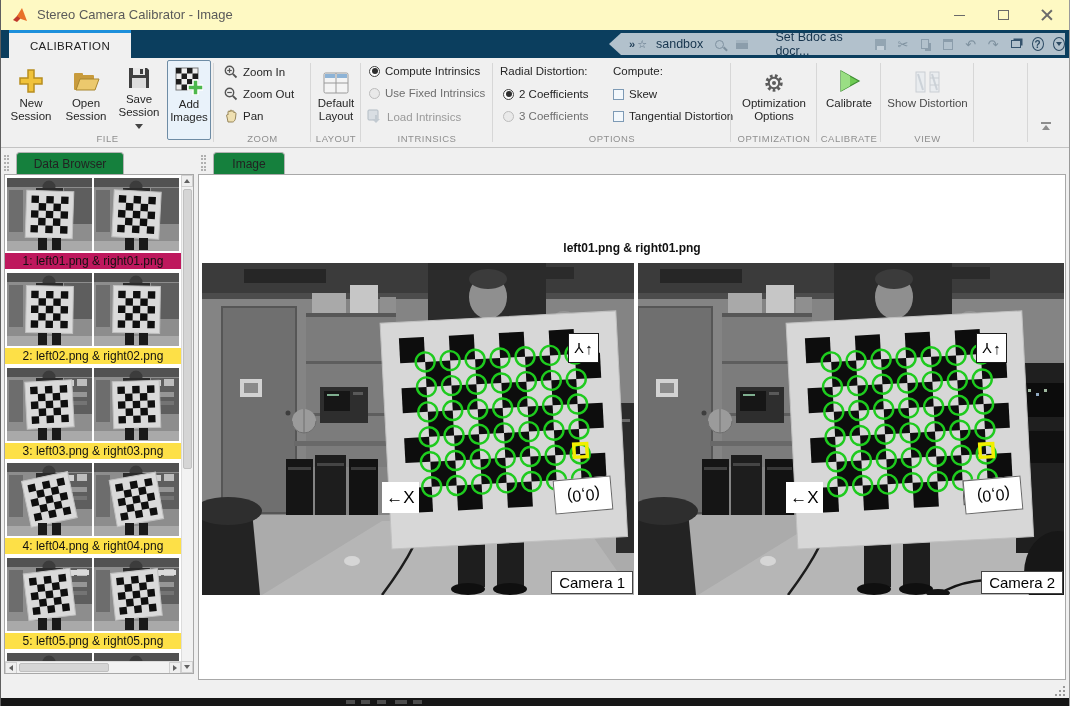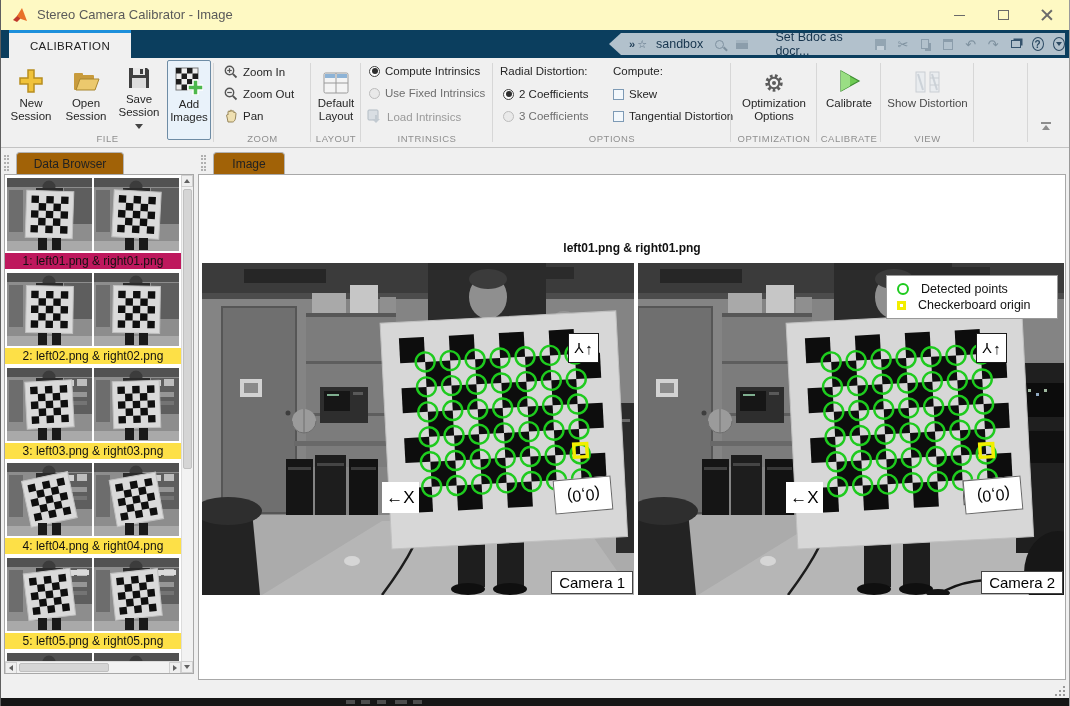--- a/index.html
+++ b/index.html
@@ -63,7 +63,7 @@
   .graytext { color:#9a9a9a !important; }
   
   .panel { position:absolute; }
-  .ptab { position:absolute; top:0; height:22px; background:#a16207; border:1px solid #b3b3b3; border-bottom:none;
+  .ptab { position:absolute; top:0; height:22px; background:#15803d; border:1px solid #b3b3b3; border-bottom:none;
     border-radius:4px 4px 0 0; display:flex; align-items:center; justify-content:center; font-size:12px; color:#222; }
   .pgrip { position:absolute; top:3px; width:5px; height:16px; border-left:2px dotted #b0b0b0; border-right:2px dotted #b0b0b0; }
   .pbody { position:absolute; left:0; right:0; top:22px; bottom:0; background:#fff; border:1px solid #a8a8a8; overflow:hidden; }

○ ○ ○ ○ ○ ○ ○

- [TASK DETAILS]:
After locating the line containing "top:0; height:22px; background:#a16207;", give that line and every later line of the listing again exactly, up to and including the last.

- [ANSWER SECTION]:
-  .ptab { position:absolute; top:0; height:22px; background:#a16207; border:1px solid #b3b3b3; border-bottom:none;
+  .ptab { position:absolute; top:0; height:22px; background:#15803d; border:1px solid #b3b3b3; border-bottom:none;
     border-radius:4px 4px 0 0; display:flex; align-items:center; justify-content:center; font-size:12px; color:#222; }
   .pgrip { position:absolute; top:3px; width:5px; height:16px; border-left:2px dotted #b0b0b0; border-right:2px dotted #b0b0b0; }
   .pbody { position:absolute; left:0; right:0; top:22px; bottom:0; background:#fff; border:1px solid #a8a8a8; overflow:hidden; }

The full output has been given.